Quick Start Examples

Example 1: Simple Decision (3 levels)

Problem: Choose between Redis, Memcached, or Hazelcast for caching

Level 0 (3 branches):

  • Branch A: Redis (rich data structures)
  • Branch B: Memcached (pure speed)
  • Branch C: Hazelcast (distributed computing) → Winner: Branch A (Redis) - 85/100

Level 1 (Redis deployment options):

  • A.1: Single instance
  • A.2: Sentinel (high availability)
  • A.3: Cluster (horizontal scaling)
  • A.4: Redis Enterprise
  • A.5: Managed service (AWS ElastiCache) → Winner: Branch A.3 (Cluster) - 88/100

Level 2 (Cluster configuration):

  • A.3.1: 3 masters, no replicas
  • A.3.2: 3 masters, 3 replicas
  • A.3.3: 6 masters, 6 replicas
  • A.3.4: Auto-scaling cluster
  • A.3.5: Hybrid (critical data replicated) → Winner: Branch A.3.2 (3+3) - 91/100

Confidence: 88% (3 levels, clear winner at each level)
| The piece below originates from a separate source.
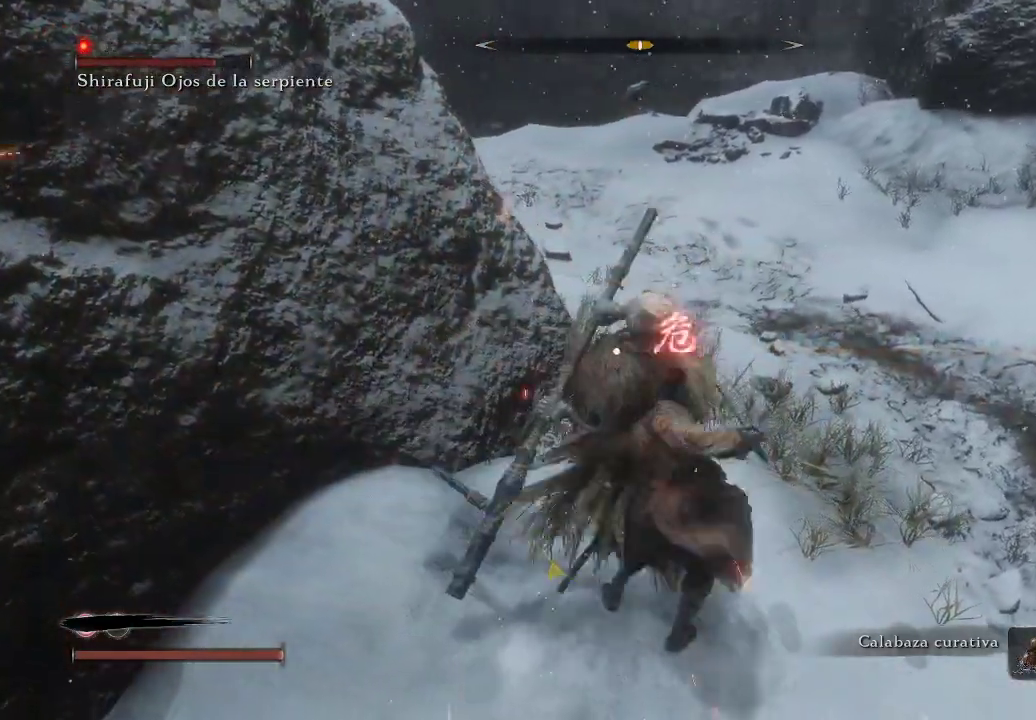
{"buttons": ["L1"], "left_stick": "right", "right_stick": "center", "events": [[50, "R1", "up"], [100, "L1", "down"]]}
Example 2: Complex Architecture (5 levels)

Problem: Design microservices communication strategy

Level 0: REST, gRPC, Message Queue, Event Sourcing, GraphQL (5 approaches) Level 1: [Winner] expanded into 5 sub-approaches Level 2: [Winner] expanded into 5 implementation variants Level 3: [Winner] expanded into 5 technology choices Level 4: [Winner] expanded into 5 deployment patterns

Confidence: 93% (5 levels, 25+ branches explored total)

Summary

Tree of Thoughts is a systematic methodology for exploring complex problem spaces through:

  1. Parallel branching (5+ approaches per level)
  2. Self-reflection (confidence scoring for each branch)
  3. Rigorous evaluation (5 criteria, 0-100 scoring)
  4. Recursive depth (minimum 4 levels)
  5. Bayesian confidence (evidence-based scoring)

Use it for strategic decisions, architectural choices, and optimization problems where systematic exploration yields better outcomes than intuition alone.

Remember: Quality over speed. ToT trades time for rigor. The goal is high-confidence optimal solutions, not quick answers.